[[ Source material open ]]

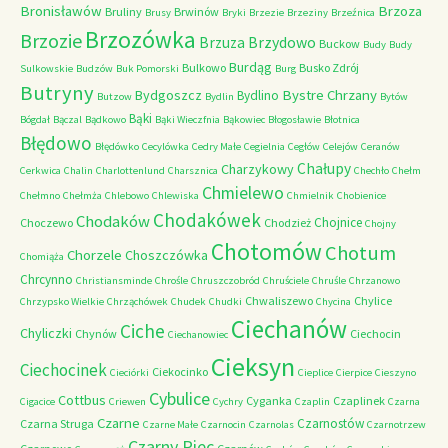
Bronisławów
Brzoza
Bruliny
Brwinów
Brusy
Bryki
Brzezie
Brzeziny
Brzeźnica
Brzozówka
Brzozie
Brzydowo
Brzuza
Buckow
Budy
Budy
Burdąg
Bulkowo
Busko Zdrój
Sulkowskie
Budzów
Buk Pomorski
Burg
Butryny
Bystre Chrzany
Bydgoszcz
Bydlino
Butzow
Bydlin
Bytów
Bąki
Bógdał
Bączal
Bądkowo
Bąki Wieczfnia
Bąkowiec
Błogosławie
Błotnica
Błędowo
Błędówko
Cecylówka
Cedry Małe
Cegielnia
Cegłów
Celejów
Ceranów
Chałupy
Charzykowy
Cerkwica
Chalin
Charlottenlund
Charsznica
Chechło
Chełm
Chmielewo
Chełmno
Chełmża
Chlebowo
Chlewiska
Chmielnik
Chobienice
Chodakówek
Chodaków
Chojnice
Choczewo
Chodzież
Chojny
Chotomów
Chotum
Chorzele
Choszczówka
Chomiąża
Chrcynno
Christiansminde
Chrośle
Chruszczobród
Chruściele
Chruśle
Chrzanowo
Chwaliszewo
Chylice
Chrzypsko Wielkie
Chrząchówek
Chudek
Chudki
Chycina
Ciechanów
Ciche
Chyliczki
Chynów
Ciechocin
Ciechanowiec
Cieksyn
Ciechocinek
Ciekocinko
Cieciórki
Cieplice
Cierpice
Cieszyno
Cybulice
Cottbus
Cyganka
Czaplinek
Cigacice
Criewen
Cychry
Czaplin
Czarna
Czarne
Czarnostów
Czarna Struga
Czarne Małe
Czarnocin
Czarnolas
Czarnotrzew
Czarny Piec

[[ Source material closed ]]

■ **Task prompt**
Reproduce the text lines of all the entries above without any changes, and omit the pictures from your answer.

■ **Your solution**
Bronisławów
Brzoza
Bruliny
Brwinów
Brusy
Bryki
Brzezie
Brzeziny
Brzeźnica
Brzozówka
Brzozie
Brzydowo
Brzuza
Buckow
Budy
Budy
Burdąg
Bulkowo
Busko Zdrój
Sulkowskie
Budzów
Buk Pomorski
Burg
Butryny
Bystre Chrzany
Bydgoszcz
Bydlino
Butzow
Bydlin
Bytów
Bąki
Bógdał
Bączal
Bądkowo
Bąki Wieczfnia
Bąkowiec
Błogosławie
Błotnica
Błędowo
Błędówko
Cecylówka
Cedry Małe
Cegielnia
Cegłów
Celejów
Ceranów
Chałupy
Charzykowy
Cerkwica
Chalin
Charlottenlund
Charsznica
Chechło
Chełm
Chmielewo
Chełmno
Chełmża
Chlebowo
Chlewiska
Chmielnik
Chobienice
Chodakówek
Chodaków
Chojnice
Choczewo
Chodzież
Chojny
Chotomów
Chotum
Chorzele
Choszczówka
Chomiąża
Chrcynno
Christiansminde
Chrośle
Chruszczobród
Chruściele
Chruśle
Chrzanowo
Chwaliszewo
Chylice
Chrzypsko Wielkie
Chrząchówek
Chudek
Chudki
Chycina
Ciechanów
Ciche
Chyliczki
Chynów
Ciechocin
Ciechanowiec
Cieksyn
Ciechocinek
Ciekocinko
Cieciórki
Cieplice
Cierpice
Cieszyno
Cybulice
Cottbus
Cyganka
Czaplinek
Cigacice
Criewen
Cychry
Czaplin
Czarna
Czarne
Czarnostów
Czarna Struga
Czarne Małe
Czarnocin
Czarnolas
Czarnotrzew
Czarny Piec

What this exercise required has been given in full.